Milano, 4 gennaio 2011 - Un attacco informatico in grande stile contro lo Ieo del professor Umberto Veronesi, il tempio dell’oncologia privata milanese. Un lavoro non certo condotto da dilettanti, ma «da esperti», dicono a mezza bocca i tecnici della sicurezza informatica, con conseguenze imponderabili, specie se si fosse verificata qualche violazione della privacy. Dopo la querela, le indagini sono state affidate alla Polizia Postale di Milano, che dovrà cercare risposte a più di una domanda: cosa cercavano i cyber criminali, che hanno resistito per quattro ore ai tentativi di difesa messi in atto dai tecnici di Opera?


Cos’è successo la mattina del 30 dicembre in cui si è combattuta nell’etere una guerra invisibile, tra nemici che nemmeno si potevano guardare in faccia e che magari si fronteggiavano a migliaia di chilometri di distanza? Chi e perché ha tentato l’intrusione nel database di un ente sanitario di tale livello? Nessuna tesi è esclusa.
 

In particolare, tra le più curiose circolate tra i dipendenti dello Ieo, un attacco personale a Veronesi, per esempio, per le sue recenti posizioni sul nucleare. O la tentata «clonazione» delle cartelle cliniche di qualche paziente illustre, da utilizzare a fini illeciti e ricattatori. Quel che è certo è che, nonostante le voci preoccupate del pomeriggio, nessun dato sensibile sembra essere andato perduto. Anche se questo non esclude che possa essere stato copiato.


L’attacco degli hacker è stato intercettato attorno alle 9 del mattino di giovedì scorso, quando alcuni dipendenti hanno rilevato una prima serie di «stranezze» nel sistema Intranet (il web interno). A quel punto è scattata la procedura di difesa degli addetti al sistema informativo, che hanno messo in atto svariati tentativi di blocco, tutti regolarmente scavalcati, almeno per qualche ora.

 

Alle 13.02, il responsabile inviava una mail a tutti i 1.500 dipendenti della struttura (molti dei quali peraltro già in ferie): «Tutti i sistemi informatici del nostro Istituto sono in questo momento sotto attacco informatico, con caratteristiche che appaiono di matrice dolosa e proveniente da figure con competenze specifiche ed una approfondita conoscenza della struttura interna del sistema stesso».


Un’espressione chiara.

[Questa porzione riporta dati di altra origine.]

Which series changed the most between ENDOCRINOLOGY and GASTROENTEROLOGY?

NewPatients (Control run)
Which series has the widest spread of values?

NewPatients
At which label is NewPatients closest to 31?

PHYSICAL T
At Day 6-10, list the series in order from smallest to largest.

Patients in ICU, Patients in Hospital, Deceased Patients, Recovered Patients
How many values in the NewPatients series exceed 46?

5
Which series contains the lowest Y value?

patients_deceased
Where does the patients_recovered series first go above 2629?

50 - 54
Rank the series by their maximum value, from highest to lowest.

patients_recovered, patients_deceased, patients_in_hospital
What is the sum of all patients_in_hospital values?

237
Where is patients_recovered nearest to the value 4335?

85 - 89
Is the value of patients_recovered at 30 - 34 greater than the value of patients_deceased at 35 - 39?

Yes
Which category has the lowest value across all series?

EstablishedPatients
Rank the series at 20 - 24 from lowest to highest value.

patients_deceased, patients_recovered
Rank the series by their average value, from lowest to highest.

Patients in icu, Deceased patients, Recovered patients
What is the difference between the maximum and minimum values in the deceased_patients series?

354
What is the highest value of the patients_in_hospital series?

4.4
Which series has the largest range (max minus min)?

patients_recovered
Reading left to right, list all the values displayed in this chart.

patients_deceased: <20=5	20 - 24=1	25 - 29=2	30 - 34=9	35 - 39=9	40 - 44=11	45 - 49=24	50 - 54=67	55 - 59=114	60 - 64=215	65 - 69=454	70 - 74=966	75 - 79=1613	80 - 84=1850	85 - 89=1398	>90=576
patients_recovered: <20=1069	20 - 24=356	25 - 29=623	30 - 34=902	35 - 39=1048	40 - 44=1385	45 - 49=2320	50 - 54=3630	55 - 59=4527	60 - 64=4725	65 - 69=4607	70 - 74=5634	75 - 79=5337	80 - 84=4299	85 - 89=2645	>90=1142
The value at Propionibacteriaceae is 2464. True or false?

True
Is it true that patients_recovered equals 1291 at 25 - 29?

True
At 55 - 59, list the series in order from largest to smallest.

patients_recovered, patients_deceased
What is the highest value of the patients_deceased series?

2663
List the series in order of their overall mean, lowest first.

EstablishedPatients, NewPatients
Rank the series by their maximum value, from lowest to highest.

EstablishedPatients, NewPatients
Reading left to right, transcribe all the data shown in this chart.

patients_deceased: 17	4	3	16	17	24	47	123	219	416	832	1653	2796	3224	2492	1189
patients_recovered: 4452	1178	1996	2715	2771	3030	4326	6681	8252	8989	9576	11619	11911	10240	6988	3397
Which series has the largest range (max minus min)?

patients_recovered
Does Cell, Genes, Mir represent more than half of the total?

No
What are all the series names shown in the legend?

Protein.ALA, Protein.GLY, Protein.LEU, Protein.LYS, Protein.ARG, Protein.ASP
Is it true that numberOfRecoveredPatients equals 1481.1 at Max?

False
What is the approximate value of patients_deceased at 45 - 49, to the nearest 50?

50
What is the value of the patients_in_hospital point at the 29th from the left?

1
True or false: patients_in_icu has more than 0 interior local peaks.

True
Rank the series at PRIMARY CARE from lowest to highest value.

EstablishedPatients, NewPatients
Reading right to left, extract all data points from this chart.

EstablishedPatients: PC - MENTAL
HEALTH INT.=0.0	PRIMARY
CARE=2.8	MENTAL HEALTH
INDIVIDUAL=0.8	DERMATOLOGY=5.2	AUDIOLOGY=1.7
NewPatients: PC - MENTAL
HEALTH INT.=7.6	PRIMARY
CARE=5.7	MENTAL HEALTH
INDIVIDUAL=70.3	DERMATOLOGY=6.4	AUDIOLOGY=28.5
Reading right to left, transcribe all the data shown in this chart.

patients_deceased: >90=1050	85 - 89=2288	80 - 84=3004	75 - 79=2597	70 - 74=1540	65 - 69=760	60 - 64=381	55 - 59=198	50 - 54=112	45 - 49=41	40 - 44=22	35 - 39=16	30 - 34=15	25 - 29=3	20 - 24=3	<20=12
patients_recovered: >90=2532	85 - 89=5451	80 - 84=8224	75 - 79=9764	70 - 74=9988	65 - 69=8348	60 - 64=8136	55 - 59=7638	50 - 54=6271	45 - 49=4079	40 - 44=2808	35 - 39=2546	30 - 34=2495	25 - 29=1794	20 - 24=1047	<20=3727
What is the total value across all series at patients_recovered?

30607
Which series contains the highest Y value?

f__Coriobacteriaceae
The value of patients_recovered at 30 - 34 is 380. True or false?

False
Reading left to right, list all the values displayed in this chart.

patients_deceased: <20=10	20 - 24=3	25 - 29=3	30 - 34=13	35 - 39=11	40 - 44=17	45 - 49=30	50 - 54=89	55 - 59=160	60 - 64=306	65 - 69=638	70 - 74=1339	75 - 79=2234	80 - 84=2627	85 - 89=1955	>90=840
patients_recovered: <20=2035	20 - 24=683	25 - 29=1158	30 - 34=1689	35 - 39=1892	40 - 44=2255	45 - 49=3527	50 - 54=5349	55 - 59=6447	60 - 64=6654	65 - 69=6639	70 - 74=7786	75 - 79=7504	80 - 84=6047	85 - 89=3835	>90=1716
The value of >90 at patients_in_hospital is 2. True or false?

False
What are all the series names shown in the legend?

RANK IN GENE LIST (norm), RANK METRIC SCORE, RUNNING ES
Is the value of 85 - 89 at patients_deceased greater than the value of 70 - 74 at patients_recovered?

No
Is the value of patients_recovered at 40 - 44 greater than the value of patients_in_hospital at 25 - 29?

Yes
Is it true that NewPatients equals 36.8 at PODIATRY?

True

Non dilettanti. Forse nemmeno estranei. «Per questo - continuava la mail - siamo costretti ad adottare drastiche misure aggiuntive..., atte a ridurre possibili ulteriori interventi dannosi». Le misure erano tre: chiusura completa dell’accesso a Internet, atto indispensabile per impedire accessi dall’esterno non controllati. Modifica di alcune password amministrative e altri interventi interni ai sistemi.
Abbottonatissimo e conciso il Direttore Pianificazione e Controllo, ingegner Nicola Spada. «Nessun dato ci risulta perduto - conferma - anche se i nostri tecnici hanno dovuto fare davvero un superlavoro. Ma il sistema di difesa era evidentemente buono».


A Spada riferisce Pierandrea De Grandis, direttore del Servizio Sistemi Informativi. Il bilancio degli danni sarà cosa dei prossimi giorni. certo, scegliendo di forzare l’Intranet aziendale, gli hacker hanno puntato diritti al portale del servizio accettazione. Un elemento sul quale, di sicuro, si concentrerà la polizia postale.